Assignment:
Competencies
Differentiate behavioral traits and highly effective habits of successful operations managers.
Distinguish the strategic actions that differentiate between successful domestic and international sourcing plans.
Distinguish operational practices that will create an exceptional customer experience.
Differentiate the key assessment metrics in achieving an operational project plan.
Prioritize three quality measures used in operational design.
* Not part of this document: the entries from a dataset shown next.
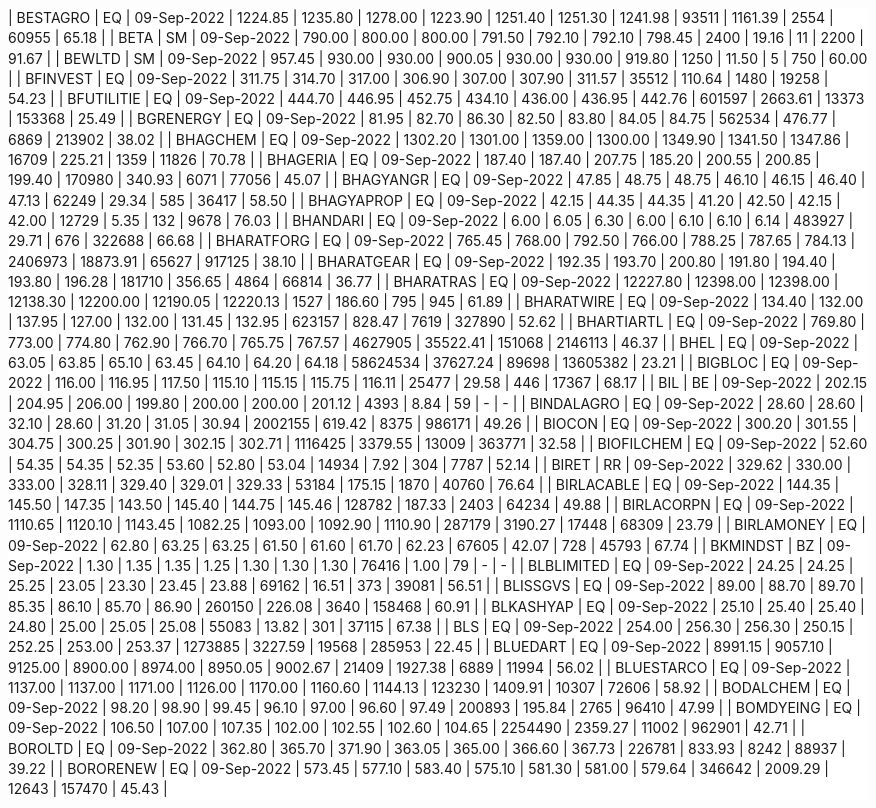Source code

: | BESTAGRO | EQ | 09-Sep-2022 | 1224.85 | 1235.80 | 1278.00 | 1223.90 | 1251.40 | 1251.30 | 1241.98 | 93511 | 1161.39 | 2554 | 60955 | 65.18 |
| BETA | SM | 09-Sep-2022 | 790.00 | 800.00 | 800.00 | 791.50 | 792.10 | 792.10 | 798.45 | 2400 | 19.16 | 11 | 2200 | 91.67 |
| BEWLTD | SM | 09-Sep-2022 | 957.45 | 930.00 | 930.00 | 900.05 | 930.00 | 930.00 | 919.80 | 1250 | 11.50 | 5 | 750 | 60.00 |
| BFINVEST | EQ | 09-Sep-2022 | 311.75 | 314.70 | 317.00 | 306.90 | 307.00 | 307.90 | 311.57 | 35512 | 110.64 | 1480 | 19258 | 54.23 |
| BFUTILITIE | EQ | 09-Sep-2022 | 444.70 | 446.95 | 452.75 | 434.10 | 436.00 | 436.95 | 442.76 | 601597 | 2663.61 | 13373 | 153368 | 25.49 |
| BGRENERGY | EQ | 09-Sep-2022 | 81.95 | 82.70 | 86.30 | 82.50 | 83.80 | 84.05 | 84.75 | 562534 | 476.77 | 6869 | 213902 | 38.02 |
| BHAGCHEM | EQ | 09-Sep-2022 | 1302.20 | 1301.00 | 1359.00 | 1300.00 | 1349.90 | 1341.50 | 1347.86 | 16709 | 225.21 | 1359 | 11826 | 70.78 |
| BHAGERIA | EQ | 09-Sep-2022 | 187.40 | 187.40 | 207.75 | 185.20 | 200.55 | 200.85 | 199.40 | 170980 | 340.93 | 6071 | 77056 | 45.07 |
| BHAGYANGR | EQ | 09-Sep-2022 | 47.85 | 48.75 | 48.75 | 46.10 | 46.15 | 46.40 | 47.13 | 62249 | 29.34 | 585 | 36417 | 58.50 |
| BHAGYAPROP | EQ | 09-Sep-2022 | 42.15 | 44.35 | 44.35 | 41.20 | 42.50 | 42.15 | 42.00 | 12729 | 5.35 | 132 | 9678 | 76.03 |
| BHANDARI | EQ | 09-Sep-2022 | 6.00 | 6.05 | 6.30 | 6.00 | 6.10 | 6.10 | 6.14 | 483927 | 29.71 | 676 | 322688 | 66.68 |
| BHARATFORG | EQ | 09-Sep-2022 | 765.45 | 768.00 | 792.50 | 766.00 | 788.25 | 787.65 | 784.13 | 2406973 | 18873.91 | 65627 | 917125 | 38.10 |
| BHARATGEAR | EQ | 09-Sep-2022 | 192.35 | 193.70 | 200.80 | 191.80 | 194.40 | 193.80 | 196.28 | 181710 | 356.65 | 4864 | 66814 | 36.77 |
| BHARATRAS | EQ | 09-Sep-2022 | 12227.80 | 12398.00 | 12398.00 | 12138.30 | 12200.00 | 12190.05 | 12220.13 | 1527 | 186.60 | 795 | 945 | 61.89 |
| BHARATWIRE | EQ | 09-Sep-2022 | 134.40 | 132.00 | 137.95 | 127.00 | 132.00 | 131.45 | 132.95 | 623157 | 828.47 | 7619 | 327890 | 52.62 |
| BHARTIARTL | EQ | 09-Sep-2022 | 769.80 | 773.00 | 774.80 | 762.90 | 766.70 | 765.75 | 767.57 | 4627905 | 35522.41 | 151068 | 2146113 | 46.37 |
| BHEL | EQ | 09-Sep-2022 | 63.05 | 63.85 | 65.10 | 63.45 | 64.10 | 64.20 | 64.18 | 58624534 | 37627.24 | 89698 | 13605382 | 23.21 |
| BIGBLOC | EQ | 09-Sep-2022 | 116.00 | 116.95 | 117.50 | 115.10 | 115.15 | 115.75 | 116.11 | 25477 | 29.58 | 446 | 17367 | 68.17 |
| BIL | BE | 09-Sep-2022 | 202.15 | 204.95 | 206.00 | 199.80 | 200.00 | 200.00 | 201.12 | 4393 | 8.84 | 59 | - | - |
| BINDALAGRO | EQ | 09-Sep-2022 | 28.60 | 28.60 | 32.10 | 28.60 | 31.20 | 31.05 | 30.94 | 2002155 | 619.42 | 8375 | 986171 | 49.26 |
| BIOCON | EQ | 09-Sep-2022 | 300.20 | 301.55 | 304.75 | 300.25 | 301.90 | 302.15 | 302.71 | 1116425 | 3379.55 | 13009 | 363771 | 32.58 |
| BIOFILCHEM | EQ | 09-Sep-2022 | 52.60 | 54.35 | 54.35 | 52.35 | 53.60 | 52.80 | 53.04 | 14934 | 7.92 | 304 | 7787 | 52.14 |
| BIRET | RR | 09-Sep-2022 | 329.62 | 330.00 | 333.00 | 328.11 | 329.40 | 329.01 | 329.33 | 53184 | 175.15 | 1870 | 40760 | 76.64 |
| BIRLACABLE | EQ | 09-Sep-2022 | 144.35 | 145.50 | 147.35 | 143.50 | 145.40 | 144.75 | 145.46 | 128782 | 187.33 | 2403 | 64234 | 49.88 |
| BIRLACORPN | EQ | 09-Sep-2022 | 1110.65 | 1120.10 | 1143.45 | 1082.25 | 1093.00 | 1092.90 | 1110.90 | 287179 | 3190.27 | 17448 | 68309 | 23.79 |
| BIRLAMONEY | EQ | 09-Sep-2022 | 62.80 | 63.25 | 63.25 | 61.50 | 61.60 | 61.70 | 62.23 | 67605 | 42.07 | 728 | 45793 | 67.74 |
| BKMINDST | BZ | 09-Sep-2022 | 1.30 | 1.35 | 1.35 | 1.25 | 1.30 | 1.30 | 1.30 | 76416 | 1.00 | 79 | - | - |
| BLBLIMITED | EQ | 09-Sep-2022 | 24.25 | 24.25 | 25.25 | 23.05 | 23.30 | 23.45 | 23.88 | 69162 | 16.51 | 373 | 39081 | 56.51 |
| BLISSGVS | EQ | 09-Sep-2022 | 89.00 | 88.70 | 89.70 | 85.35 | 86.10 | 85.70 | 86.90 | 260150 | 226.08 | 3640 | 158468 | 60.91 |
| BLKASHYAP | EQ | 09-Sep-2022 | 25.10 | 25.40 | 25.40 | 24.80 | 25.00 | 25.05 | 25.08 | 55083 | 13.82 | 301 | 37115 | 67.38 |
| BLS | EQ | 09-Sep-2022 | 254.00 | 256.30 | 256.30 | 250.15 | 252.25 | 253.00 | 253.37 | 1273885 | 3227.59 | 19568 | 285953 | 22.45 |
| BLUEDART | EQ | 09-Sep-2022 | 8991.15 | 9057.10 | 9125.00 | 8900.00 | 8974.00 | 8950.05 | 9002.67 | 21409 | 1927.38 | 6889 | 11994 | 56.02 |
| BLUESTARCO | EQ | 09-Sep-2022 | 1137.00 | 1137.00 | 1171.00 | 1126.00 | 1170.00 | 1160.60 | 1144.13 | 123230 | 1409.91 | 10307 | 72606 | 58.92 |
| BODALCHEM | EQ | 09-Sep-2022 | 98.20 | 98.90 | 99.45 | 96.10 | 97.00 | 96.60 | 97.49 | 200893 | 195.84 | 2765 | 96410 | 47.99 |
| BOMDYEING | EQ | 09-Sep-2022 | 106.50 | 107.00 | 107.35 | 102.00 | 102.55 | 102.60 | 104.65 | 2254490 | 2359.27 | 11002 | 962901 | 42.71 |
| BOROLTD | EQ | 09-Sep-2022 | 362.80 | 365.70 | 371.90 | 363.05 | 365.00 | 366.60 | 367.73 | 226781 | 833.93 | 8242 | 88937 | 39.22 |
| BORORENEW | EQ | 09-Sep-2022 | 573.45 | 577.10 | 583.40 | 575.10 | 581.30 | 581.00 | 579.64 | 346642 | 2009.29 | 12643 | 157470 | 45.43 |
Relate the seven key elements of designing a forecasting system.
Leadership styles
As an emerging leader, it is important that you know an operational leaders style may be based on a combination of beliefs, values, and preferences, as well as the organization's culture. Take a look at these five distinct leadership styles.
Situational Leaders:
Operations managers that are situational leaders do not conform to one way of leading. Instead, the situational leader makes decisions based on what is happening within the organization and the feelings they have for the specific follower.
Servant Leaders:
Servant leaders who manage operations live to serve because they want to make the lives of others better, leave a positive imprint on the organization they serve, and make the world a better place.
Participative Leaders:
Operation managers that practice participative leadership seek input from all team members, whether subordinate or peer, prior to making decisions.
Transactional Leaders:
Operational leaders who lead with a transactional style look at supervision, organization, and group performance; and seek team member compliance through both rewards and punishments.
Transformational Leaders:
Transformational leadership occurs when a leader works to create an organizational vision to create change through inspiration.
Review the 7 steps of forecasting:
1. Determine the use of the forecast
2. Select the items to be forecast
3. Determine the time of the horizon of the forecast
4. Select the forecasting models
5. Gather the data
6. Make the forecast
7. Validate and implement results
Review quality measures:
Define: What is the problem, what is the scope, what key metric is important, who are the stakeholders?
Measure: What data is availible, is the data accurate, how should we stratify the data, what graphs should we make?
Analyze:
What are the root causes of the problem, have the root causes been verified, where should we focus our efforts, what clues have we uncovered?
Improve:
Do we have the right solutions, how will we verify how the solutions work, have the solutions been piloted, have we reduced variation?
Control:
What do we recommend, is there support for our suggestions, what is our plan to implement, are results sustainable?